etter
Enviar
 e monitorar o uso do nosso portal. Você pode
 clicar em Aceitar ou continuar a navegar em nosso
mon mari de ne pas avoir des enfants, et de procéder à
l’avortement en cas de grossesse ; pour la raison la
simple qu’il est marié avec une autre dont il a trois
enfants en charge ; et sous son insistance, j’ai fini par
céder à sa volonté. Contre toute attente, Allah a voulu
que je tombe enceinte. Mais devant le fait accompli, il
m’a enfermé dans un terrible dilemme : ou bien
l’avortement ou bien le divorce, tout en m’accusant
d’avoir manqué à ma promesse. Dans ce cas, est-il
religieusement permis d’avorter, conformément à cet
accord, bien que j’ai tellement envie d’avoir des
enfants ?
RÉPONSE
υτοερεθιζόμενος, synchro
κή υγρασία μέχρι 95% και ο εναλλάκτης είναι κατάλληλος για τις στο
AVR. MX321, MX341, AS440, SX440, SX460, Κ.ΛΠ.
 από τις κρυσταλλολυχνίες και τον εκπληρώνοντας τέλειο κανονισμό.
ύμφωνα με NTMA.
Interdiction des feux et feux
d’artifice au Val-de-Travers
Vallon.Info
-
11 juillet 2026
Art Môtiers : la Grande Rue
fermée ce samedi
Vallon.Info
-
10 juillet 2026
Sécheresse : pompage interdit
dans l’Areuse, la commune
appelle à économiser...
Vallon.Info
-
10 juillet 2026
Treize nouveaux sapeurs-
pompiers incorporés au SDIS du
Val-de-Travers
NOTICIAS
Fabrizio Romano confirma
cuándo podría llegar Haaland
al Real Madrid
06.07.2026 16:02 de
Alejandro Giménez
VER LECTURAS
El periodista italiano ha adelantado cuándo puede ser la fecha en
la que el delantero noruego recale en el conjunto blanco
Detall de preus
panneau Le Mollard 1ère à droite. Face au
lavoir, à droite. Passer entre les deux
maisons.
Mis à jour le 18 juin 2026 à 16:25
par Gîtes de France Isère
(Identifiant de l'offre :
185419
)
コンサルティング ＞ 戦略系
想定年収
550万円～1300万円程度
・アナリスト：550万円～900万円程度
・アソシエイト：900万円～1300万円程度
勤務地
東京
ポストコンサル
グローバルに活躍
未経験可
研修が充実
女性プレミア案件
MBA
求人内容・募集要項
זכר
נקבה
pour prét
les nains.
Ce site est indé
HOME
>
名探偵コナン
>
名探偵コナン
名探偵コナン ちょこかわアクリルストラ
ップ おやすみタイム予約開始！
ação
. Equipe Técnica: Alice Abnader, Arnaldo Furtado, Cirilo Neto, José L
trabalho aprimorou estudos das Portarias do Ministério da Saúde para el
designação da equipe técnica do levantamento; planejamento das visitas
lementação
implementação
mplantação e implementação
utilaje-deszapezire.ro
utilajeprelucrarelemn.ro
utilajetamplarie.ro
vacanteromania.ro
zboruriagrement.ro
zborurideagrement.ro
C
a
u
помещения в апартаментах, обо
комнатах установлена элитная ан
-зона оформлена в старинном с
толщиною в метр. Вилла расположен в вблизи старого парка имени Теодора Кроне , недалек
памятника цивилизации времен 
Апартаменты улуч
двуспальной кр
______
**REQUIREMENT**
Copy all of the lines above word for word, without changing anything.

**RESPONSE BELOW**
etter
Enviar
 e monitorar o uso do nosso portal. Você pode
 clicar em Aceitar ou continuar a navegar em nosso
mon mari de ne pas avoir des enfants, et de procéder à
l’avortement en cas de grossesse ; pour la raison la
simple qu’il est marié avec une autre dont il a trois
enfants en charge ; et sous son insistance, j’ai fini par
céder à sa volonté. Contre toute attente, Allah a voulu
que je tombe enceinte. Mais devant le fait accompli, il
m’a enfermé dans un terrible dilemme : ou bien
l’avortement ou bien le divorce, tout en m’accusant
d’avoir manqué à ma promesse. Dans ce cas, est-il
religieusement permis d’avorter, conformément à cet
accord, bien que j’ai tellement envie d’avoir des
enfants ?
RÉPONSE
υτοερεθιζόμενος, synchro
κή υγρασία μέχρι 95% και ο εναλλάκτης είναι κατάλληλος για τις στο
AVR. MX321, MX341, AS440, SX440, SX460, Κ.ΛΠ.
 από τις κρυσταλλολυχνίες και τον εκπληρώνοντας τέλειο κανονισμό.
ύμφωνα με NTMA.
Interdiction des feux et feux
d’artifice au Val-de-Travers
Vallon.Info
-
11 juillet 2026
Art Môtiers : la Grande Rue
fermée ce samedi
Vallon.Info
-
10 juillet 2026
Sécheresse : pompage interdit
dans l’Areuse, la commune
appelle à économiser...
Vallon.Info
-
10 juillet 2026
Treize nouveaux sapeurs-
pompiers incorporés au SDIS du
Val-de-Travers
NOTICIAS
Fabrizio Romano confirma
cuándo podría llegar Haaland
al Real Madrid
06.07.2026 16:02 de
Alejandro Giménez
VER LECTURAS
El periodista italiano ha adelantado cuándo puede ser la fecha en
la que el delantero noruego recale en el conjunto blanco
Detall de preus
panneau Le Mollard 1ère à droite. Face au
lavoir, à droite. Passer entre les deux
maisons.
Mis à jour le 18 juin 2026 à 16:25
par Gîtes de France Isère
(Identifiant de l'offre :
185419
)
コンサルティング ＞ 戦略系
想定年収
550万円～1300万円程度
・アナリスト：550万円～900万円程度
・アソシエイト：900万円～1300万円程度
勤務地
東京
ポストコンサル
グローバルに活躍
未経験可
研修が充実
女性プレミア案件
MBA
求人内容・募集要項
זכר
נקבה
pour prét
les nains.
Ce site est indé
HOME
>
名探偵コナン
>
名探偵コナン
名探偵コナン ちょこかわアクリルストラ
ップ おやすみタイム予約開始！
ação
. Equipe Técnica: Alice Abnader, Arnaldo Furtado, Cirilo Neto, José L
trabalho aprimorou estudos das Portarias do Ministério da Saúde para el
designação da equipe técnica do levantamento; planejamento das visitas
lementação
implementação
mplantação e implementação
utilaje-deszapezire.ro
utilajeprelucrarelemn.ro
utilajetamplarie.ro
vacanteromania.ro
zboruriagrement.ro
zborurideagrement.ro
C
a
u
помещения в апартаментах, обо
комнатах установлена элитная ан
-зона оформлена в старинном с
толщиною в метр. Вилла расположен в вблизи старого парка имени Теодора Кроне , недалек
памятника цивилизации времен 
Апартаменты улуч
двуспальной кр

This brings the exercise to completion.